## Brief
Quote the Knute Rockne article below word for word, beginning at the words "Knute Kenneth Rockne" and stopping after "lost its voice.".

## Extract
= = =

By: Jeffrey G. Harrell

Knute Rockne (1888-1931), standing by a small airplane in a hangar in Chicago, Illinois. (Photo: Courtesy of Rockne of Ages)

Editor’s note: To commemorate the 91st anniversary of the tragic death of Knute Rockne on March 31, 1931. Jeffrey G. Harrell, author of Rockne of Ages and As God’s Witness: the Death of Knute Rockne wrote this piece for Fighting Irish Preview.

What the game of football lost in that plane crash on March 31, 1931 was immeasurable.

The forward pass was left to perfect itself. The route tree forced to branch out on its own. A streamlined ball with an innovative air valve to regulate air pressure was bequeathed to disciples who chalked blackboards with box offenses, pre-snap shifts, brush blocks and platooning defenses, yet mourned the loss of rabble-rousing words that could incite the troops to run through a brick wall with a game on the line.

Knute Kenneth Rockne was only 43 years old when he died. His brief life was so impactful and so far ahead of his breathtaking time, his iconic presence in that wooden Fokker F-10 plane that went down in the Kansas plains 91 years ago caused the aviation industry to reassess safety standards and convert the manufacturing of aircraft from wood to metal.

Modern football lost its great-grandfather. Sports lost its coast-to-coast pioneer. America lost its greatest sports visionary. Notre Dame lost its voice.

Then a wistful thing happened on the way to life ever-after: Knute Rockne was forgotten.

Outside of the statue at the North Gate of Notre Dame Stadium – the House That Rockne Built – Rockne’s spirit perished from the memory banks of the University of Notre Dame, the small Catholic school in South Bend that the legendary ball coach singlehandedly carved into a global sports brand on par with only the New York Yankees.

Ask any baseball fan today about Rockne’s only true lifetime peer, Babe Ruth, and they’ll rattle off every homerun the Bambino smashed along with the number of hot dogs he gulped down before a game.

= = =

Images with bounding boxes
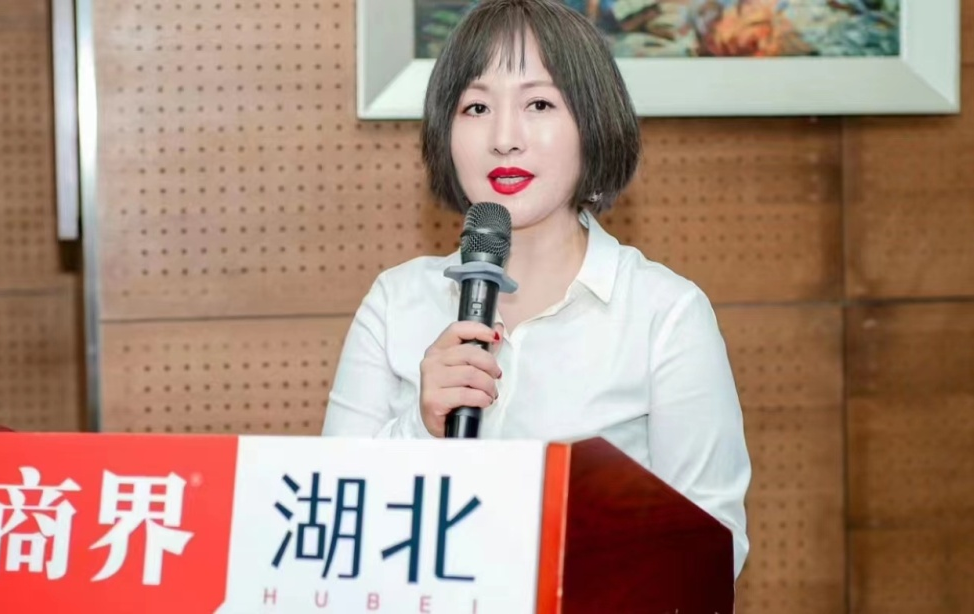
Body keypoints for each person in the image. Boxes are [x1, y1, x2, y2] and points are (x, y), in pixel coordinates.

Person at [321, 0, 750, 579]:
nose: (504, 139)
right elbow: (329, 529)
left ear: (593, 122)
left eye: (539, 104)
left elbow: (710, 551)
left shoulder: (664, 314)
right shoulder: (396, 302)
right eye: (476, 107)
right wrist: (421, 427)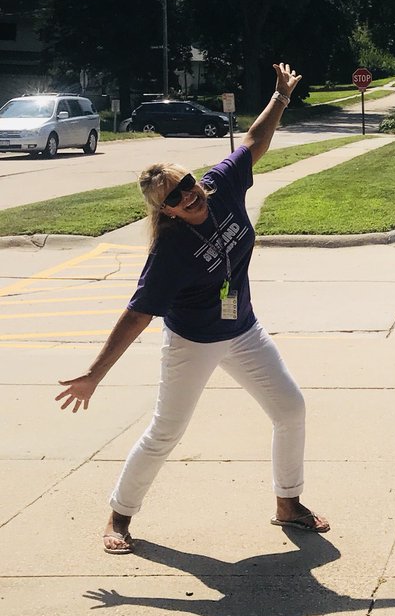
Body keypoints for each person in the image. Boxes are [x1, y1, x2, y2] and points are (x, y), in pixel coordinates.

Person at [56, 63, 329, 554]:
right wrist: (94, 373)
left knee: (291, 410)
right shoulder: (171, 251)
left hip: (243, 330)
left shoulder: (218, 186)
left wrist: (280, 98)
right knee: (166, 431)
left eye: (188, 185)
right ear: (168, 211)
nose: (190, 195)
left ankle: (288, 503)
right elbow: (137, 314)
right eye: (177, 198)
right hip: (192, 342)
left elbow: (252, 142)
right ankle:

= = =

## The completed task
Knute Kenneth Rockne was only 43 years old when he died. His brief life was so impactful and so far ahead of his breathtaking time, his iconic presence in that wooden Fokker F-10 plane that went down in the Kansas plains 91 years ago caused the aviation industry to reassess safety standards and convert the manufacturing of aircraft from wood to metal.

Modern football lost its great-grandfather. Sports lost its coast-to-coast pioneer. America lost its greatest sports visionary. Notre Dame lost its voice.